**DIRECTION**. Write out, unchanged, the part of the data that opens with the line containing "Image attached. Segment: **crop field**." and closes with the line containing "124L148 114L40 126L47", including both of those lines.

**DATA TO PROCESS**.
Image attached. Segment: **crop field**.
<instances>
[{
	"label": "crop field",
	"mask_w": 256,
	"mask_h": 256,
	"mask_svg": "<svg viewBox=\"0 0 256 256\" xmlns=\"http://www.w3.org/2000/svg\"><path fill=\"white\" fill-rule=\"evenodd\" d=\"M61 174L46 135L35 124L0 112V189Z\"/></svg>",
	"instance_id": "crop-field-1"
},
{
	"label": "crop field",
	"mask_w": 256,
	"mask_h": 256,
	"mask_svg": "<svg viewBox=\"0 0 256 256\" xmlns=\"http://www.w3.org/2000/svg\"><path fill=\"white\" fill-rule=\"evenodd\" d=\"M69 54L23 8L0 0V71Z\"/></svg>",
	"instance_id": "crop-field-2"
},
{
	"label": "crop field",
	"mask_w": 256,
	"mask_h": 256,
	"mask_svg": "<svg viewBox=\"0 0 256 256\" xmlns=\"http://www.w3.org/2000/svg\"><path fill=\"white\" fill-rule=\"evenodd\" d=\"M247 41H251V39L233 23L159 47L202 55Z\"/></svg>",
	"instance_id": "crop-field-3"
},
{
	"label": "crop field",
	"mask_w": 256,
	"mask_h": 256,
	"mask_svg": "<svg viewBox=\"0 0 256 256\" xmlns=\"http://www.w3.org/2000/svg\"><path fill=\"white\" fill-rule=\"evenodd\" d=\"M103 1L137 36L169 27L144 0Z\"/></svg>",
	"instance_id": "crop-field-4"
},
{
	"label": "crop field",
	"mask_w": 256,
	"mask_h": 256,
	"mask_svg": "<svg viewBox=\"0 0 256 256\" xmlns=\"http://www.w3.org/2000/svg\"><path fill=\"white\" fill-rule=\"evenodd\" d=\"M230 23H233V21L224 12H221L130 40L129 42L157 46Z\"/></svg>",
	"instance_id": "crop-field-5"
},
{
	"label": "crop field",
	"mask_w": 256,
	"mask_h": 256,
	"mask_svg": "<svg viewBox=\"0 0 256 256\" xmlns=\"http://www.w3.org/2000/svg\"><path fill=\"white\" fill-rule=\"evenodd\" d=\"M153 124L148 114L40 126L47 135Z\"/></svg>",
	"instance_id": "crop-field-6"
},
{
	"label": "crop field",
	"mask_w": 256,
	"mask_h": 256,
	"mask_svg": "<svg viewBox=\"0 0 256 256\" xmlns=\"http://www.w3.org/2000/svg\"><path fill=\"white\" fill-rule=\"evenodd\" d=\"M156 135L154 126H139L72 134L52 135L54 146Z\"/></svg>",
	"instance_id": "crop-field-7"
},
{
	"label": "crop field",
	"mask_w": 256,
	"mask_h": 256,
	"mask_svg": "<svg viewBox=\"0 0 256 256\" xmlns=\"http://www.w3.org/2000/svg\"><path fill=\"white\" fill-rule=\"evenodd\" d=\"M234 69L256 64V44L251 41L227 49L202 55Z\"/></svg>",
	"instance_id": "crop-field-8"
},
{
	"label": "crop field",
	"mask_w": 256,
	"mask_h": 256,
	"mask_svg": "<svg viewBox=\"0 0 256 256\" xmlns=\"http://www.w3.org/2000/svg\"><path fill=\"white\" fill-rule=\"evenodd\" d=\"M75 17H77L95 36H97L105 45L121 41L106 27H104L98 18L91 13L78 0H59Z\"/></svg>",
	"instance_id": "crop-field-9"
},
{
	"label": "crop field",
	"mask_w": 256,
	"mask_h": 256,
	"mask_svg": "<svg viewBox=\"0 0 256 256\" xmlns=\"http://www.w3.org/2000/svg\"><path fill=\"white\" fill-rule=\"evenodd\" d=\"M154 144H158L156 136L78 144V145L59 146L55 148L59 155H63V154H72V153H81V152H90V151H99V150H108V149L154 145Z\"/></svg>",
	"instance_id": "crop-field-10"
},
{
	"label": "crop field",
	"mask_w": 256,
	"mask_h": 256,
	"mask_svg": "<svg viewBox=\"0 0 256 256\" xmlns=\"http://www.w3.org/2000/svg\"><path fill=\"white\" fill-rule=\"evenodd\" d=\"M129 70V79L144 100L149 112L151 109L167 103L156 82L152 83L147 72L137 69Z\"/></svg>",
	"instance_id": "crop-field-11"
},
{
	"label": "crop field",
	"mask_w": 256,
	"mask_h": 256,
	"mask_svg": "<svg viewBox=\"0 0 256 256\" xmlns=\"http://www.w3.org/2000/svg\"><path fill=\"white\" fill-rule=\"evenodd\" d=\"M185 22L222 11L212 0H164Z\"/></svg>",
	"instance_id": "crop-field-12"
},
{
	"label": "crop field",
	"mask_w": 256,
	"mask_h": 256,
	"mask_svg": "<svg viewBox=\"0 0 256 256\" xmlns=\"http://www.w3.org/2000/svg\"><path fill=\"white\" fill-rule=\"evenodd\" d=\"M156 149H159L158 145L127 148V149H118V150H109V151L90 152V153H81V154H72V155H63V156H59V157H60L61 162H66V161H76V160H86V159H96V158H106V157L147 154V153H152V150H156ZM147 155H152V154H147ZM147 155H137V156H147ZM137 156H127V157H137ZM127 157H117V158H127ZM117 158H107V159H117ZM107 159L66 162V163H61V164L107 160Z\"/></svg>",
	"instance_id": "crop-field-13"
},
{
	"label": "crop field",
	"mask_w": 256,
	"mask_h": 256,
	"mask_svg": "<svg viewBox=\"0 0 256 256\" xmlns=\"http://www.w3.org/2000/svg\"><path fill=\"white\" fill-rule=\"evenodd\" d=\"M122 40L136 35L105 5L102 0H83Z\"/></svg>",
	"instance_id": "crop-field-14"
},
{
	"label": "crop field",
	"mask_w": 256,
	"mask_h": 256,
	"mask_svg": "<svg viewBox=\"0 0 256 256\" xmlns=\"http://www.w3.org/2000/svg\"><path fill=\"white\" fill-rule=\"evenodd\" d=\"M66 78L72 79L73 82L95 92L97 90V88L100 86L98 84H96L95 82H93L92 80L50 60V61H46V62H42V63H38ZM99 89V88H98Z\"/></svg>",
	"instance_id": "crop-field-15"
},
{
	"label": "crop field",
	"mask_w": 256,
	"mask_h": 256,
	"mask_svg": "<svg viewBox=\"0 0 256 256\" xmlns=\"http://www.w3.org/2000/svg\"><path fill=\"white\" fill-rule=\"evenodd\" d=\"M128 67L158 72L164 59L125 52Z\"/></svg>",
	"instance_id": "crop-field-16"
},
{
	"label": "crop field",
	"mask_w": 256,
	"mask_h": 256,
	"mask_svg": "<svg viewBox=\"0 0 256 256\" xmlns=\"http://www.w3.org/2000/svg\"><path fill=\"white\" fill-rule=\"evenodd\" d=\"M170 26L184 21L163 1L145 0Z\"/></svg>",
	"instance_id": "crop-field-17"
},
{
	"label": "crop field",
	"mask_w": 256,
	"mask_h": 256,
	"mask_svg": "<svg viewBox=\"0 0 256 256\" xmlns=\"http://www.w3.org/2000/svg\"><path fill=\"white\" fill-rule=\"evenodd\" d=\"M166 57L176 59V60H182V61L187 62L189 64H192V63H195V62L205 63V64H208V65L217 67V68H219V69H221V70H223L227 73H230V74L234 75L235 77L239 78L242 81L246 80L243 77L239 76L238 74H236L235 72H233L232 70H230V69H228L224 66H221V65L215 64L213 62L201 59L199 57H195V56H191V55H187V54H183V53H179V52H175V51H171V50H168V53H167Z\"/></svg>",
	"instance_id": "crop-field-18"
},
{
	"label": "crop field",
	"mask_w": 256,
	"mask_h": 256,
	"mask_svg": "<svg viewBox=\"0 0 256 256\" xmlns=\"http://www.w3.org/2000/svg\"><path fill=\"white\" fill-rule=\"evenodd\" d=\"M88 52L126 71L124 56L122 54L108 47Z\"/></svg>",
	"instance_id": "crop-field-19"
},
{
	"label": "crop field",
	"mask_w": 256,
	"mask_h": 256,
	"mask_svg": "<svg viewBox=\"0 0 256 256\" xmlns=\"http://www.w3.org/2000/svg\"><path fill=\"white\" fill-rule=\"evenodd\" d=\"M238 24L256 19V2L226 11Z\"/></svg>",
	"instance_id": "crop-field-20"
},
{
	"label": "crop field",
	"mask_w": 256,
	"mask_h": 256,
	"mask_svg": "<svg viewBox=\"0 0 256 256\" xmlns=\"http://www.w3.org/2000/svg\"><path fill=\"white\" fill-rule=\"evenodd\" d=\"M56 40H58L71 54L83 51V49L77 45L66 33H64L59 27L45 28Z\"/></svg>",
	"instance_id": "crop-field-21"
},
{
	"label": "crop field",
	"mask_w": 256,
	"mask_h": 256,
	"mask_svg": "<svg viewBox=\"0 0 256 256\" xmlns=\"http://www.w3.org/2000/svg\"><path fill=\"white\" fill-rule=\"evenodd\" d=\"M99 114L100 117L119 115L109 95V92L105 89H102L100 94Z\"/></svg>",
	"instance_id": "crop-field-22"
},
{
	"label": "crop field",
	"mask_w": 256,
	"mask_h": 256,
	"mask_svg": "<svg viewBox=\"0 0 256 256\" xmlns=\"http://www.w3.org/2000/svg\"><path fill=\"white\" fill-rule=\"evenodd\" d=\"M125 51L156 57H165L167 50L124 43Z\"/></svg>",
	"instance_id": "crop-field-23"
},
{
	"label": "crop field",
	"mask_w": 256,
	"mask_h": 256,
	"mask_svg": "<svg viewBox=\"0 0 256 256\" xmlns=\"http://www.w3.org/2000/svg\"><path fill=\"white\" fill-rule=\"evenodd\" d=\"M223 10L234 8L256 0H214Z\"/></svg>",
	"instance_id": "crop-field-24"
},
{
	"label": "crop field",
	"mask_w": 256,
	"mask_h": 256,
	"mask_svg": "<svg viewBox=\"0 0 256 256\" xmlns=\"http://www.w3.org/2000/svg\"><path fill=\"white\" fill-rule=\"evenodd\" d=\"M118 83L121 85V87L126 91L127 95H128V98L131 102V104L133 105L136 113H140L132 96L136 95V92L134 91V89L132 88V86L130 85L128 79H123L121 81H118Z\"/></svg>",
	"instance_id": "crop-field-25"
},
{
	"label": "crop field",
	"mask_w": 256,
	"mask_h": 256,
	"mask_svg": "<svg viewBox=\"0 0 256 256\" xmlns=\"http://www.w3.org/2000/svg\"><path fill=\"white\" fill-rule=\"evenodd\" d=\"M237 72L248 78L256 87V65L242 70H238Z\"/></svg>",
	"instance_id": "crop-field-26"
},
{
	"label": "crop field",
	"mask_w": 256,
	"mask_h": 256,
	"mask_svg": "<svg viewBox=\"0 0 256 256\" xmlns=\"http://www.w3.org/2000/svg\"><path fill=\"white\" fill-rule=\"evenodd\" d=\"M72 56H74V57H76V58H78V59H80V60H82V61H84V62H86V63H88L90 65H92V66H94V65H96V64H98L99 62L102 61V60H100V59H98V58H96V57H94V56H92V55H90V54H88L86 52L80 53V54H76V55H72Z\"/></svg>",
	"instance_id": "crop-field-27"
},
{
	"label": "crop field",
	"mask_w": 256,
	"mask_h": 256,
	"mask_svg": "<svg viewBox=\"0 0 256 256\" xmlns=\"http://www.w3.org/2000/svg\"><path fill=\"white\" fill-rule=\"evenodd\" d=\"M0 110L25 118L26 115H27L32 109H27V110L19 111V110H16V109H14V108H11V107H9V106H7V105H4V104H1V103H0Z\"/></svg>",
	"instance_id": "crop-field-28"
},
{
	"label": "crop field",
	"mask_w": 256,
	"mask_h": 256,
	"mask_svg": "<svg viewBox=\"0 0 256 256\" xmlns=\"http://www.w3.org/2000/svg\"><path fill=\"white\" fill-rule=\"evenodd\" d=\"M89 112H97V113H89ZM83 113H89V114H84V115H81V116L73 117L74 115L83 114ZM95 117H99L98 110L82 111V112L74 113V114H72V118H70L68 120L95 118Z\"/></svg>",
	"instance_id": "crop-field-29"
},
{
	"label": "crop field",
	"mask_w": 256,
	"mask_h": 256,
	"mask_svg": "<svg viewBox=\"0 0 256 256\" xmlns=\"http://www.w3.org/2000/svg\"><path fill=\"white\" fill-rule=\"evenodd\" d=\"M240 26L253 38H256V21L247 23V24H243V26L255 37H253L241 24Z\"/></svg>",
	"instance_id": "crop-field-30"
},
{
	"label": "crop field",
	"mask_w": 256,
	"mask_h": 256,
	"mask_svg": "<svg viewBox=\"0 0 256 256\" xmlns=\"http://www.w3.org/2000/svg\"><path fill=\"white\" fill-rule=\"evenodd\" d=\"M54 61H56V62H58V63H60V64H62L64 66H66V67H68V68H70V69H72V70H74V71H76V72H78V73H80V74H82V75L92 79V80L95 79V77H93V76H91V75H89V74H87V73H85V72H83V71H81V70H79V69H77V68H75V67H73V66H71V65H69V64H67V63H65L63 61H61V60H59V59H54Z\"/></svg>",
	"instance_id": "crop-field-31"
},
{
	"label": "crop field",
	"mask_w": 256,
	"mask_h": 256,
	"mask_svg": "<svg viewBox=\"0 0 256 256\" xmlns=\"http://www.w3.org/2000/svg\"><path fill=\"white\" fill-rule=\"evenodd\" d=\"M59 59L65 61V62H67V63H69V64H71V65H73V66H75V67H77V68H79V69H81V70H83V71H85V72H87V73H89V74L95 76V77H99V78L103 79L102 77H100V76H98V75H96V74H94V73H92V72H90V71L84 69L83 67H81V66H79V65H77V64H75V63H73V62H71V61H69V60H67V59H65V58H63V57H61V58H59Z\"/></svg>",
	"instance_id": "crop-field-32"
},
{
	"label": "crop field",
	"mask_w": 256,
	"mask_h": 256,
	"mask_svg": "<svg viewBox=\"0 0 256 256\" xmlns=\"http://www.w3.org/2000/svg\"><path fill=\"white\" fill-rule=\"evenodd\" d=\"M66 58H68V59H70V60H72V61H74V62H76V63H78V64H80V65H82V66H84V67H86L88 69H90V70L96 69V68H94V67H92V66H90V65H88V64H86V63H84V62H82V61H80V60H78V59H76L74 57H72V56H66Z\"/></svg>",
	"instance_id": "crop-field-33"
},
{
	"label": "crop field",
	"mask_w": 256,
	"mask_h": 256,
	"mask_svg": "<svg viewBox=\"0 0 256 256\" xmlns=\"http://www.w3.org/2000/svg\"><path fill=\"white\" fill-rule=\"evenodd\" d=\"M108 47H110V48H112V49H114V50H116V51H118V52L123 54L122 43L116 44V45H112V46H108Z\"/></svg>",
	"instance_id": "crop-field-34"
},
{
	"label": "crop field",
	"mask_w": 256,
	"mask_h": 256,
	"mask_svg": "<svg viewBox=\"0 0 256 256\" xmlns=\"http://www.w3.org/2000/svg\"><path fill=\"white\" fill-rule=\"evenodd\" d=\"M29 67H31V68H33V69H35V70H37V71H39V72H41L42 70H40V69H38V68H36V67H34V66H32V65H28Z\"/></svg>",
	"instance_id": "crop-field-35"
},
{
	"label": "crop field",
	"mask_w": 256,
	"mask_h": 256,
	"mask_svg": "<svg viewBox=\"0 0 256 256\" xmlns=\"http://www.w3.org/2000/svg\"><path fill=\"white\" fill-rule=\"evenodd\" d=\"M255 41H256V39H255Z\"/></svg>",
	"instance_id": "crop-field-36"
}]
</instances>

---

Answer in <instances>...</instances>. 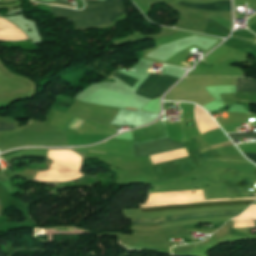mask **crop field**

**RESPONSE TO THIS TASK**.
Image attached. Segment: **crop field**.
<instances>
[{
	"label": "crop field",
	"mask_w": 256,
	"mask_h": 256,
	"mask_svg": "<svg viewBox=\"0 0 256 256\" xmlns=\"http://www.w3.org/2000/svg\"><path fill=\"white\" fill-rule=\"evenodd\" d=\"M61 174L46 135L35 124L0 112V189Z\"/></svg>",
	"instance_id": "crop-field-1"
},
{
	"label": "crop field",
	"mask_w": 256,
	"mask_h": 256,
	"mask_svg": "<svg viewBox=\"0 0 256 256\" xmlns=\"http://www.w3.org/2000/svg\"><path fill=\"white\" fill-rule=\"evenodd\" d=\"M69 54L23 8L0 0V71Z\"/></svg>",
	"instance_id": "crop-field-2"
},
{
	"label": "crop field",
	"mask_w": 256,
	"mask_h": 256,
	"mask_svg": "<svg viewBox=\"0 0 256 256\" xmlns=\"http://www.w3.org/2000/svg\"><path fill=\"white\" fill-rule=\"evenodd\" d=\"M247 41H251V39L233 23L159 47L202 55Z\"/></svg>",
	"instance_id": "crop-field-3"
},
{
	"label": "crop field",
	"mask_w": 256,
	"mask_h": 256,
	"mask_svg": "<svg viewBox=\"0 0 256 256\" xmlns=\"http://www.w3.org/2000/svg\"><path fill=\"white\" fill-rule=\"evenodd\" d=\"M103 1L137 36L169 27L144 0Z\"/></svg>",
	"instance_id": "crop-field-4"
},
{
	"label": "crop field",
	"mask_w": 256,
	"mask_h": 256,
	"mask_svg": "<svg viewBox=\"0 0 256 256\" xmlns=\"http://www.w3.org/2000/svg\"><path fill=\"white\" fill-rule=\"evenodd\" d=\"M230 23H233V21L224 12H221L130 40L129 42L157 46Z\"/></svg>",
	"instance_id": "crop-field-5"
},
{
	"label": "crop field",
	"mask_w": 256,
	"mask_h": 256,
	"mask_svg": "<svg viewBox=\"0 0 256 256\" xmlns=\"http://www.w3.org/2000/svg\"><path fill=\"white\" fill-rule=\"evenodd\" d=\"M153 124L148 114L40 126L47 135Z\"/></svg>",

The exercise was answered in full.